What is required>
Reproduce the records below exactly, but leave their pictures out of the copy.

Dataset records>
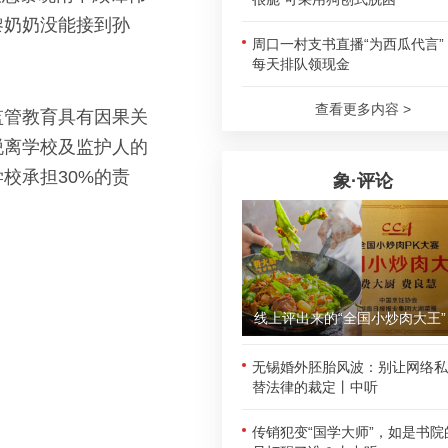
黎奶奶没能接到孙
周口一村支书直播“为西瓜代言”
每天排队领现金
查看更多内容 >
监管教育具有因果关
脱离学校及监护人的
校承担30%的责
象·评论
线上评
无锡婚外胚胎风波：别让网络私
替法律的裁定丨中听
传销犯变“国学大师”，如是书院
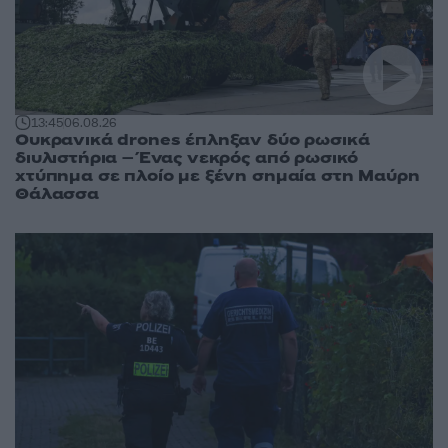
13:45
06.08.26
Ουκρανικά drones έπληξαν δύο ρωσικά
διυλιστήρια – Ένας νεκρός από ρωσικό
χτύπημα σε πλοίο με ξένη σημαία στη Μαύρη
Θάλασσα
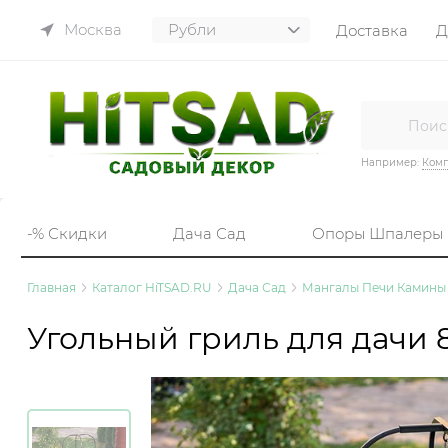
Москва
Доставка
Д
Например:
Комп
-% Скидки
Дача Сад
Опоры Шпалеры
Главная
Каталог HiTSAD.RU
Дача Сад
Мангалы Печи Камины
Угольный гриль для дачи 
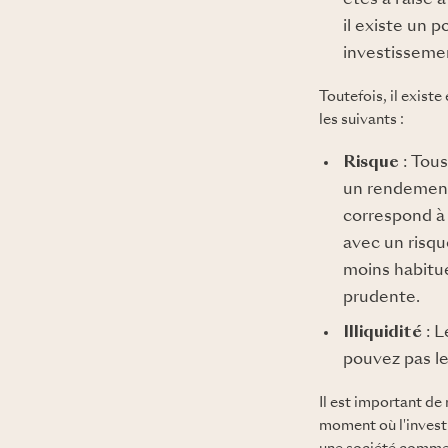
êtes à l'aise
il existe un 
investissement
Toutefois, il exist
les suivants :
Risque
: Tous
un rendement.
correspond à 
avec un risqu
moins habitué
prudente.
Illiquidité
: L
pouvez pas le
Il est important de
moment où l'invest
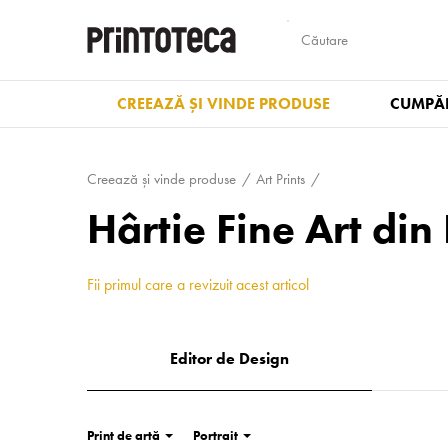
CREEAZĂ ȘI VINDE PRODUSE
CUMPĂR
Creează și vinde produse
Art Prints
Hârtie Fine Art d
Fii primul care a revizuit acest articol
Editor de Design
Print de artă
Portrait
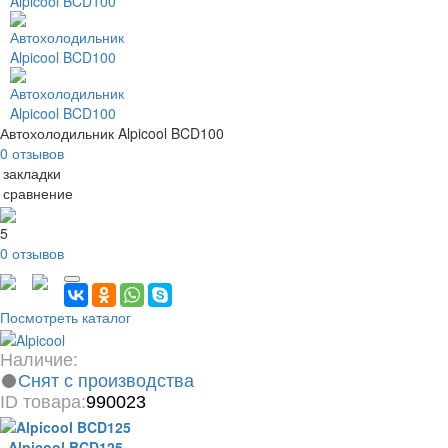
Автохолодильник Alpicool BCD100
0 отзывов
 закладки
 сравнение
5
0 отзывов
Посмотреть каталог
Наличие:
Снят с производства
ID товара:
990023
Alpicool BCD125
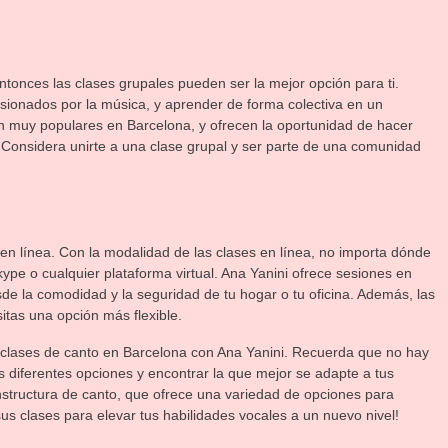
ntonces las clases grupales pueden ser la mejor opción para ti.
sionados por la música, y aprender de forma colectiva en un
n muy populares en Barcelona, y ofrecen la oportunidad de hacer
¡Considera unirte a una clase grupal y ser parte de una comunidad
en línea. Con la modalidad de las clases en línea, no importa dónde
e o cualquier plataforma virtual. Ana Yanini ofrece sesiones en
de la comodidad y la seguridad de tu hogar o tu oficina. Además, las
itas una opción más flexible.
 clases de canto en Barcelona con Ana Yanini. Recuerda que no hay
s diferentes opciones y encontrar la que mejor se adapte a tus
nstructura de canto, que ofrece una variedad de opciones para
sus clases para elevar tus habilidades vocales a un nuevo nivel!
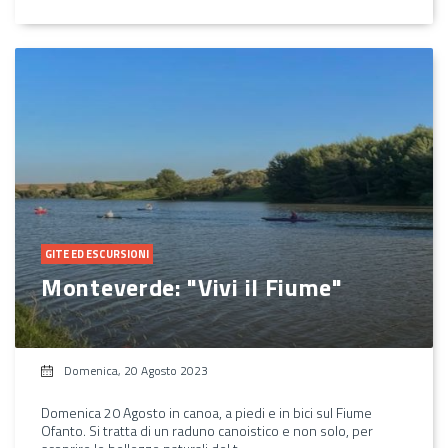
GITE ED ESCURSIONI
Monteverde: "Vivi il Fiume"
Domenica, 20 Agosto 2023
Domenica 20 Agosto in canoa, a piedi e in bici sul Fiume
Ofanto. Si tratta di un raduno canoistico e non solo, per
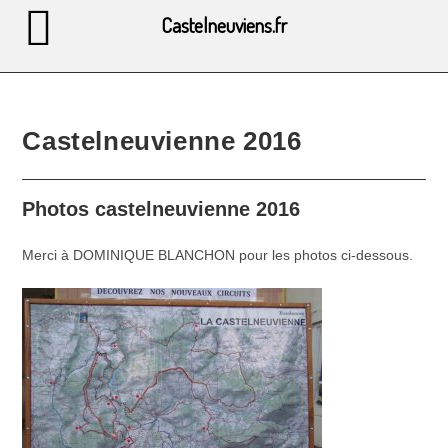
Castelneuviens.fr
Castelneuvienne 2016
Photos castelneuvienne 2016
Merci à DOMINIQUE BLANCHON pour les photos ci-dessous.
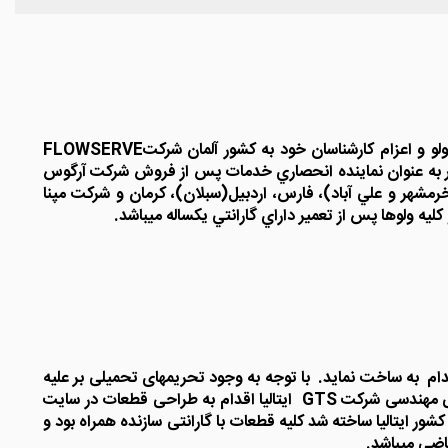
هدف ما همواره توسعه صنايع داخلي و حرکت به سوي ساخت داخل بوده است به همين منظور اين شرکت با تأسيس کارگاه تعميرات ولو و اعزام کارشناسان خود به کشور آلمان شرکتFLOWSERVE
حاضر به عنوان نماينده انحصاري خدمات پس از فروش شرکت آرگوس
ي دماوند، کازرون، صبا(خرمشهر و علي آباد)، فارس، اردبيل(سبلان)، کرمان و شرکت مپنا
م به ساخت نماید. با توجه به وجود تحریمهای تحمیلی بر علیه
جمهوری اسلامی ایران و عدم تامین قطعات از سوی شرکت زیمنس جهت شرکت مدیریت تولید برق گیلان این شرکت با همکاری کادر فنی مهندسی شرکت GTS ایتالیا اقدام به طراحی قطعات در سایت
ر ایتالیا ساخته شد کلیه قطعات با گارانتی سازنده همراه بود و
اضی میباشد.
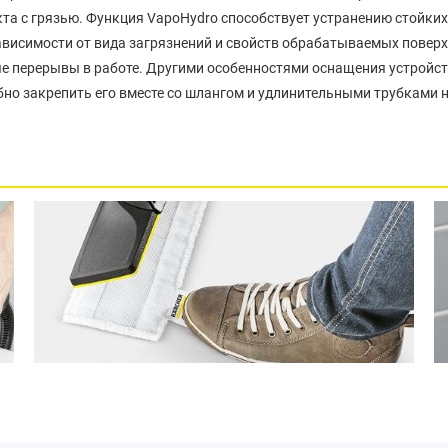
акта с грязью. Функция VapoHydro способствует устранению стойких
ависимости от вида загрязнений и свойств обрабатываемых поверх
е перерывы в работе. Другими особенностями оснащения устройств
но закрепить его вместе со шлангом и удлинительными трубками н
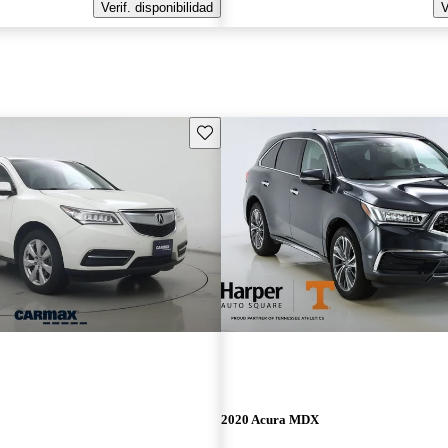
Verif. disponibilidad
V
Guarda este Aviso
2020 Acura MDX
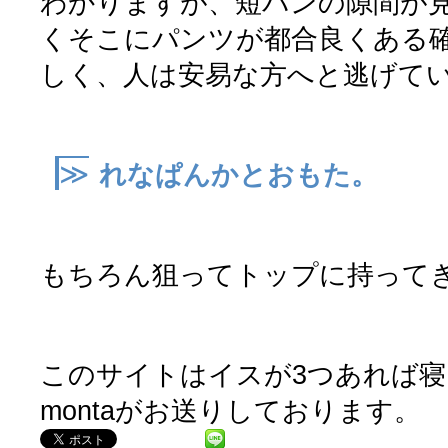
わかりますが、短パンの隙間が見
くそこにパンツが都合良くある確
しく、人は安易な方へと逃げて
≫
れなぱんかとおもた。
もちろん狙ってトップに持ってき
このサイトはイスが3つあれば
montaがお送りしております。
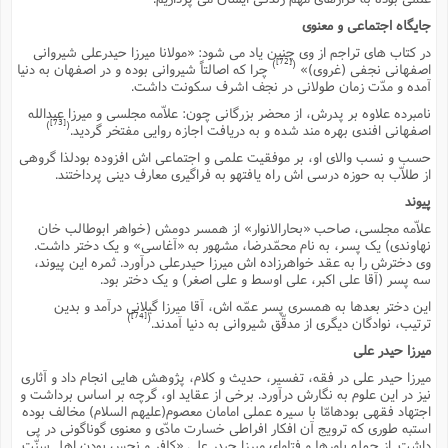
جایگاه اجتماعى و معنوى
در کتاب هاى تراجم از وى چنین یاد مى شود: «مولانا میرزا حیدرعلى شیروانى
[72]
)
(
اصفهانى نجفى (غروى)»
چرا که اصالتاً شیروانى بوده و در اصفهان به دنیا
آمده و مدّت زمان طولانى در نجف اشرف سکونت داشت.
نامبرده علاوه بر پدرش، از محضر بزرگانى چون: علاّمه مجلسى و میرزا عبدالله
[73]
)
(
اصفهانى افندى بهره مند شده و به دریافت اجازه روایى مفتخر گردید.
حسب و نسب والاى او، بر موفقیت علمى و اجتماعى اش افزوده بودلذا گروهى
از طلاّب به حوزه درسى اش راه یافتهو به فراگیرى معارف دینى پرداختند.
پیوند
علاّمه مجلسى، صاحب «بحارالانوار» از همسر دومش (خواهر ابوطالب خان
نهاوندى) یک پسر، به نام محمّدرضا، مشهور به «آغاسى» و یک دختر داشت.
وى دخترش را به عقد خواهرزاده اش میرزا حیدرعلى درآورد. ثمره این پیوند،
سه پسر (آقا على اکبر، على اوسط و على اصغر) و یک دختر بود.
این دختر بعدها به همسرى پسر عمّه اش، آقا میرزا گیلانى درآمد و بدین
[74]
)
(
ترتیب، نوادگان دیگرى از مدقّق شیروانى به دنیا آمدند.
میرزا حیدر على
میرزا حیدر على در فقه، تفسیر، حدیث و کلام، پژوهش هایى انجام داد و آثارى
نیز در این علوم به نگارش درآورد. برخى از عقاید او، گرچه بر اساس برداشت و
اجتهاد فقهى بودهامّا با سیره عملى امامان معصوم(علیهم السلام) مخالف بوده
استبه طورى که ترویج آن افکار افراطى خسارت مادّى و معنوى گوناگونى در پى
داشت. از جمله باورها و فتاواى میرزا حیدر على «کافر و نجس بودن اهل سنّت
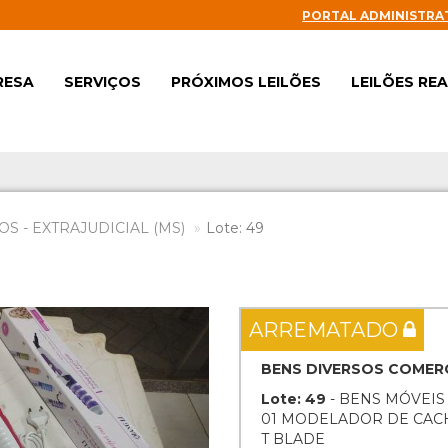
PORTAL ADMINISTRA
RESA
SERVIÇOS
PRÓXIMOS LEILÕES
LEILÕES RE
S - EXTRAJUDICIAL (MS)
Lote: 49
Next
ARREMATADO
BENS DIVERSOS COMERC
Lote: 49
- BENS MÓVEIS
01 MODELADOR DE CAC
T BLADE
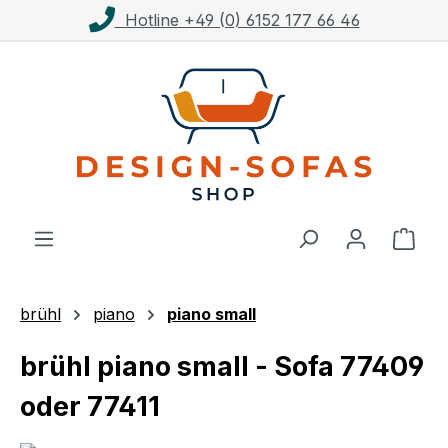
46
Kostenloser Versand ab 1.00
Zum Hauptinhalt springen
Ware
brühl
piano
piano small
brühl piano small - Sofa 77409
oder 77411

Response>
黎奶奶没能接到孙
周口一村支书直播“为西瓜代言”
每天排队领现金
查看更多内容 >
监管教育具有因果关
脱离学校及监护人的
校承担30%的责
象·评论
线上评
无锡婚外胚胎风波：别让网络私
替法律的裁定丨中听
传销犯变“国学大师”，如是书院
13:45
06.08.26
Ουκρανικά drones έπληξαν δύο ρωσικά
διυλιστήρια – Ένας νεκρός από ρωσικό
χτύπημα σε πλοίο με ξένη σημαία στη Μαύρη
Θάλασσα
Москва
Доставка
Д
Например:
Комп
-% Скидки
Дача Сад
Опоры Шпалеры
Главная
Каталог HiTSAD.RU
Дача Сад
Мангалы Печи Камины
Угольный гриль для дачи 
êtes à l'aise
il existe un 
investissement
Toutefois, il exist
les suivants :
Risque
: Tous
un rendement.
correspond à 
avec un risqu
moins habitué
prudente.
Illiquidité
: L
pouvez pas le
Il est important de
moment où l'invest
CREEAZĂ ȘI VINDE PRODUSE
CUMPĂR
Creează și vinde produse
Art Prints
Hârtie Fine Art d
Fii primul care a revizuit acest articol
Editor de Design
Print de artă
Portrait
Автохолодильник Alpicool BCD100
0 отзывов
 закладки
 сравнение
5
0 отзывов
Посмотреть каталог
Наличие:
Снят с производства
ID товара:
990023
Alpicool BCD125
ntonces las clases grupales pueden ser la mejor opción para ti.
sionados por la música, y aprender de forma colectiva en un
n muy populares en Barcelona, y ofrecen la oportunidad de hacer
¡Considera unirte a una clase grupal y ser parte de una comunidad
en línea. Con la modalidad de las clases en línea, no importa dónde
e o cualquier plataforma virtual. Ana Yanini ofrece sesiones en
de la comodidad y la seguridad de tu hogar o tu oficina. Además, las
itas una opción más flexible.
 clases de canto en Barcelona con Ana Yanini. Recuerda que no hay
s diferentes opciones y encontrar la que mejor se adapte a tus
nstructura de canto, que ofrece una variedad de opciones para
sus clases para elevar tus habilidades vocales a un nuevo nivel!
GITE ED ESCURSIONI
Monteverde: "Vivi il Fiume"
Domenica, 20 Agosto 2023
Domenica 20 Agosto in canoa, a piedi e in bici sul Fiume
Ofanto. Si tratta di un raduno canoistico e non solo, per
Castelneuviens.fr
Castelneuvienne 2016
Photos castelneuvienne 2016
Merci à DOMINIQUE BLANCHON pour les photos ci-dessous.
هدف ما همواره توسعه صنايع داخلي و حرکت به سوي ساخت داخل بوده است به همين منظور اين شرکت با تأسيس کارگاه تعميرات ولو و اعزام کارشناسان خود به کشور آلمان شرکتFLOWSERVE
حاضر به عنوان نماينده انحصاري خدمات پس از فروش شرکت آرگوس
ي دماوند، کازرون، صبا(خرمشهر و علي آباد)، فارس، اردبيل(سبلان)، کرمان و شرکت مپنا
م به ساخت نماید. با توجه به وجود تحریمهای تحمیلی بر علیه
جمهوری اسلامی ایران و عدم تامین قطعات از سوی شرکت زیمنس جهت شرکت مدیریت تولید برق گیلان این شرکت با همکاری کادر فنی مهندسی شرکت GTS ایتالیا اقدام به طراحی قطعات در سایت
ر ایتالیا ساخته شد کلیه قطعات با گارانتی سازنده همراه بود و
اضی میباشد.
акта с грязью. Функция VapoHydro способствует устранению стойких
ависимости от вида загрязнений и свойств обрабатываемых поверх
е перерывы в работе. Другими особенностями оснащения устройств
но закрепить его вместе со шлангом и удлинительными трубками н
Verif. disponibilidad
V
Guarda este Aviso
2020 Acura MDX
わかりますが、短パンの隙間が見
くそこにパンツが都合良くある確
しく、人は安易な方へと逃げて
≫
れなぱんかとおもた。
もちろん狙ってトップに持ってき
このサイトはイスが3つあれば
montaがお送りしております。
جایگاه اجتماعى و معنوى
در کتاب هاى تراجم از وى چنین یاد مى شود: «مولانا میرزا حیدرعلى شیروانى
[72]
)
(
اصفهانى نجفى (غروى)»
چرا که اصالتاً شیروانى بوده و در اصفهان به دنیا
آمده و مدّت زمان طولانى در نجف اشرف سکونت داشت.
نامبرده علاوه بر پدرش، از محضر بزرگانى چون: علاّمه مجلسى و میرزا عبدالله
[73]
)
(
اصفهانى افندى بهره مند شده و به دریافت اجازه روایى مفتخر گردید.
حسب و نسب والاى او، بر موفقیت علمى و اجتماعى اش افزوده بودلذا گروهى
از طلاّب به حوزه درسى اش راه یافتهو به فراگیرى معارف دینى پرداختند.
پیوند
علاّمه مجلسى، صاحب «بحارالانوار» از همسر دومش (خواهر ابوطالب خان
نهاوندى) یک پسر، به نام محمّدرضا، مشهور به «آغاسى» و یک دختر داشت.
وى دخترش را به عقد خواهرزاده اش میرزا حیدرعلى درآورد. ثمره این پیوند،
سه پسر (آقا على اکبر، على اوسط و على اصغر) و یک دختر بود.
این دختر بعدها به همسرى پسر عمّه اش، آقا میرزا گیلانى درآمد و بدین
[74]
)
(
ترتیب، نوادگان دیگرى از مدقّق شیروانى به دنیا آمدند.
میرزا حیدر على
میرزا حیدر على در فقه، تفسیر، حدیث و کلام، پژوهش هایى انجام داد و آثارى
نیز در این علوم به نگارش درآورد. برخى از عقاید او، گرچه بر اساس برداشت و
اجتهاد فقهى بودهامّا با سیره عملى امامان معصوم(علیهم السلام) مخالف بوده
استبه طورى که ترویج آن افکار افراطى خسارت مادّى و معنوى گوناگونى در پى
داشت. از جمله باورها و فتاواى میرزا حیدر على «کافر و نجس بودن اهل سنّت
PORTAL ADMINISTRA
RESA
SERVIÇOS
PRÓXIMOS LEILÕES
LEILÕES RE
S - EXTRAJUDICIAL (MS)
Lote: 49
Next
ARREMATADO
BENS DIVERSOS COMERC
Lote: 49
- BENS MÓVEIS
01 MODELADOR DE CAC
T BLADE
46
Kostenloser Versand ab 1.00
Zum Hauptinhalt springen
Ware
brühl
piano
piano small
brühl piano small - Sofa 77409
oder 77411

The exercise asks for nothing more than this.